The next record (Aya) arrives, finds that the root block has split by the fact it has a 1 in the 0-bit in the bitmap. So it looks at the digest for the record (1010 1001), sees that it has a 1 in the 0-bit and hence puts in in TestKey:2. This makes it the fourth record in the map, which is fine. The maps now look like:

  1. Bob -> { Bob Record } Digest: 1011 0010
  2. Art -> { Art Record } Digest: 1110 1000

and

  1. Tim -> { Tim Record } Digest: 1111 0001
  2. Sue -> { Sue Record } Digest: 1001 0011
  3. Tom -> { Tom Record } Digest: 0100 0011
  4. Aya -> { Aya Record } Digest: 1010 1001

Record 7 (Joe) arrives. The same process is repeated and again it ends up in TestKey:2 record as the LSB of the digest is 1. This is the 5th item in this record, so again the record needs to split. Bit 2 of the bitmap is set to 1, and TestKey:5 and TestKey:6 are created. The data is placed into these 2 records by looking at the second least significant bit, then TestKey:2 is removed.

Two Splits

Record 8 (Don) has a 0 in bit 0, so it is placed in TestKey:1, making it the 3rd entry there.

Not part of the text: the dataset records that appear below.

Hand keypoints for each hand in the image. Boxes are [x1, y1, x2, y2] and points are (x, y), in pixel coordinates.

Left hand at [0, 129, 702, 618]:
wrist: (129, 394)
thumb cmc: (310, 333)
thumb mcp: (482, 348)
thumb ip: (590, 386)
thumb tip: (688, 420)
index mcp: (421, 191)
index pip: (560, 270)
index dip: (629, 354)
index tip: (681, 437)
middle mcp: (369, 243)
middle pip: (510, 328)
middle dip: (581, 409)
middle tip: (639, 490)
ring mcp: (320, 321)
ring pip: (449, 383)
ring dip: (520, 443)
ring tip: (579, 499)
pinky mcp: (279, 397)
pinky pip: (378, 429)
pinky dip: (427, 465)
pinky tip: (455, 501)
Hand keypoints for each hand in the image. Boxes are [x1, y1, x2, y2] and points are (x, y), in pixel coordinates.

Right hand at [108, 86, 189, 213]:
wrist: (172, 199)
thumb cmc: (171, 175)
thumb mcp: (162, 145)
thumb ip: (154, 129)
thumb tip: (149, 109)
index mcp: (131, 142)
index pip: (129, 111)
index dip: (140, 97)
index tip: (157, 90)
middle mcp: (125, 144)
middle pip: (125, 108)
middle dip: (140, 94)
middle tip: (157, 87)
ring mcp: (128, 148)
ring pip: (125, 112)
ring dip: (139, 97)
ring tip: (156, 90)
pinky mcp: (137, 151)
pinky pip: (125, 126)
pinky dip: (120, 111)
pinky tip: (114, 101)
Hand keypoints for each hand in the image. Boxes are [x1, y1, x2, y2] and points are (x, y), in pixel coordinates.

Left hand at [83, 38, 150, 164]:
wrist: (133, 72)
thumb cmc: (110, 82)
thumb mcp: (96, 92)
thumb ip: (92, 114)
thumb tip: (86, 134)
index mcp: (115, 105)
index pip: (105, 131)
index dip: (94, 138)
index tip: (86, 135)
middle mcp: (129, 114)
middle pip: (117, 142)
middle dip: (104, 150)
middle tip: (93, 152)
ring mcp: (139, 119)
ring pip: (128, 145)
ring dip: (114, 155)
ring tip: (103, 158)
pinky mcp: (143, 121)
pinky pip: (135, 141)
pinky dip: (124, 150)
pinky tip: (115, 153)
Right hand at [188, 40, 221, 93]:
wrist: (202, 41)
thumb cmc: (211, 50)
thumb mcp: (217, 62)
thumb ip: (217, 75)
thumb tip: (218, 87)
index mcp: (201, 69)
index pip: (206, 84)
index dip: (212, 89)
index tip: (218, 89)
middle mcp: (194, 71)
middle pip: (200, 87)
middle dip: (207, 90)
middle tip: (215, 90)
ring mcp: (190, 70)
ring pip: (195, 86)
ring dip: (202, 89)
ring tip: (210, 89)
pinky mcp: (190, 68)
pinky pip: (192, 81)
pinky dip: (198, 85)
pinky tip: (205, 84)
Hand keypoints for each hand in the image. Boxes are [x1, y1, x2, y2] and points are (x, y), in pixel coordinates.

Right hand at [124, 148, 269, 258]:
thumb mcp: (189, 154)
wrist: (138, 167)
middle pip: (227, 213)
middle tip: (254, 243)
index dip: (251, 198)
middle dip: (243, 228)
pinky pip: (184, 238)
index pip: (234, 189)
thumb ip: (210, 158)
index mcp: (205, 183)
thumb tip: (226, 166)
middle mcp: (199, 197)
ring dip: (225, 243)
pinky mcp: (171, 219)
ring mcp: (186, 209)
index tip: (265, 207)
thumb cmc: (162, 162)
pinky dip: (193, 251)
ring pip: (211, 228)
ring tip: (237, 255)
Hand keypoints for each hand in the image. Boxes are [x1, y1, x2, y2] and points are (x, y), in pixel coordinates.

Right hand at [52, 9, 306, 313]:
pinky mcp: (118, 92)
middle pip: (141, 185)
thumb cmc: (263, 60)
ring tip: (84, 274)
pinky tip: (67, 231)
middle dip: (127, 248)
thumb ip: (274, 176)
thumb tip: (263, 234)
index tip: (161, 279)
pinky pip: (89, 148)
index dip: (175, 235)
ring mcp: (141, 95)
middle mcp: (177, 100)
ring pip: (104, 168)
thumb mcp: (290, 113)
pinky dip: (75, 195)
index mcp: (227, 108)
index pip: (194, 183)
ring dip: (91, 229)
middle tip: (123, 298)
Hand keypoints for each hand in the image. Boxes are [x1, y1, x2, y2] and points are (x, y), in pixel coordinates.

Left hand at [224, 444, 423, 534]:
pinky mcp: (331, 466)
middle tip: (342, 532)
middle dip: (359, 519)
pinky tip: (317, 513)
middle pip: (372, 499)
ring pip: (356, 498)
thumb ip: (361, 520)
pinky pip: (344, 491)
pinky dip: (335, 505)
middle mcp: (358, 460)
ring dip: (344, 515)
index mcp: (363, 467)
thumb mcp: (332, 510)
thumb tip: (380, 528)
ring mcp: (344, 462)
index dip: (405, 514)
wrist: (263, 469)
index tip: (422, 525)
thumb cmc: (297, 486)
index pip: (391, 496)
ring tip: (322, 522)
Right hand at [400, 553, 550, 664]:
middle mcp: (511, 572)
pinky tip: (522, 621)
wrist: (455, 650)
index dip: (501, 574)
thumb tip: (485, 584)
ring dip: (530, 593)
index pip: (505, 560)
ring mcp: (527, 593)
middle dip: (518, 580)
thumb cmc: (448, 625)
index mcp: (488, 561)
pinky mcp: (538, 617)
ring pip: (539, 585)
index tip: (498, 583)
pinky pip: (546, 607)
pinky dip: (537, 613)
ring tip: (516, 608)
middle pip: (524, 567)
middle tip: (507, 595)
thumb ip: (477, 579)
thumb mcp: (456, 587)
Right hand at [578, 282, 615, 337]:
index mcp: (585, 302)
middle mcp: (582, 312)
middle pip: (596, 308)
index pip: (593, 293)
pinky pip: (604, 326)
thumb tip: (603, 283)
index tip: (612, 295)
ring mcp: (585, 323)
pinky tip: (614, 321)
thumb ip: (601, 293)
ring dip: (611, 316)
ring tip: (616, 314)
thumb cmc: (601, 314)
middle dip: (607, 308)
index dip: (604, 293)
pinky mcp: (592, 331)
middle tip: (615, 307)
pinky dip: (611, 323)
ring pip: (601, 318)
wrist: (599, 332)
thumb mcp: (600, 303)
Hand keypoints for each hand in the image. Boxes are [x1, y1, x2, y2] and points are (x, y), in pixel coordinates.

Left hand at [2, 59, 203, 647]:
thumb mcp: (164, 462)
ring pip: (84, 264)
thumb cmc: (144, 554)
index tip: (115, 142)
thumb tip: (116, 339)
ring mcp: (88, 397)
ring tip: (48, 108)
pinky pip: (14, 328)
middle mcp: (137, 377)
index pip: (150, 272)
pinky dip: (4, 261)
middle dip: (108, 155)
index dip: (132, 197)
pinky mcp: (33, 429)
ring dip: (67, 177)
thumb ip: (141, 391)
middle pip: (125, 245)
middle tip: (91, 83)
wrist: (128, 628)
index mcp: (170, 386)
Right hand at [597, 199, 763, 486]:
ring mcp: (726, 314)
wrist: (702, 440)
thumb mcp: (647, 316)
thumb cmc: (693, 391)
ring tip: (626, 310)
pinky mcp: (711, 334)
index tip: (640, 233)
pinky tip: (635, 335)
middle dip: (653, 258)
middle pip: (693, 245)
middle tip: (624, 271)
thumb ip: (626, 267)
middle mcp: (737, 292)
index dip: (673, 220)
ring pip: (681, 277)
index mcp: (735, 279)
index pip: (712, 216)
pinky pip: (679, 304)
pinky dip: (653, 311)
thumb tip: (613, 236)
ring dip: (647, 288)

Record 9 (Jim, digest 0110 0101) has a 1 in bit 0, so it would go to TestKey:2, but bit 2 is also 1, showing that it has split. Hence bit 1 is consulted, it is 0, so it would go in TestKey:5. It's the 3rd entry in this map so no splits occur.

Record 10 (Sam, digest 0010 0000) has a 0 in bit 0, so it is placed in TestKey:1, making it the 4th entry there.

Thus, the final picture of the storage is:

Final

The nice thing about this approach is that, given the digest and the bitmap of split maps, the exact map to store or read a record from can be computed with no database accesses. This is true irrespective of how many times a map has split. When map N splits, it's children will always be map 2N+1 and 2N+2 so the key of children of a given map are easy to calculate.

Once a map splits, the original map which held that data is removed. This is true for all maps except the root map, which must remain there to maintain the bitmap.

Note: The above description details some of the internal workings of the library. It should not matter to its use. Also, there are a lot of details glossed over, like locking which prevents 2 threads inserting 2 different records in the same block simultaneous and both causing it to split.

#Testing Utilities# In the com.aerospike.storage.adaptive.utils package there are some test utilities which can be used to exercise Adadptive Maps without having to write code. These are:

  • Insert
  • Delete
  • Count

The utilities are not particularly efficient as they create a JVM, instantiate an Aerospike client and connect to the cluster, then run one command and cleans itself up.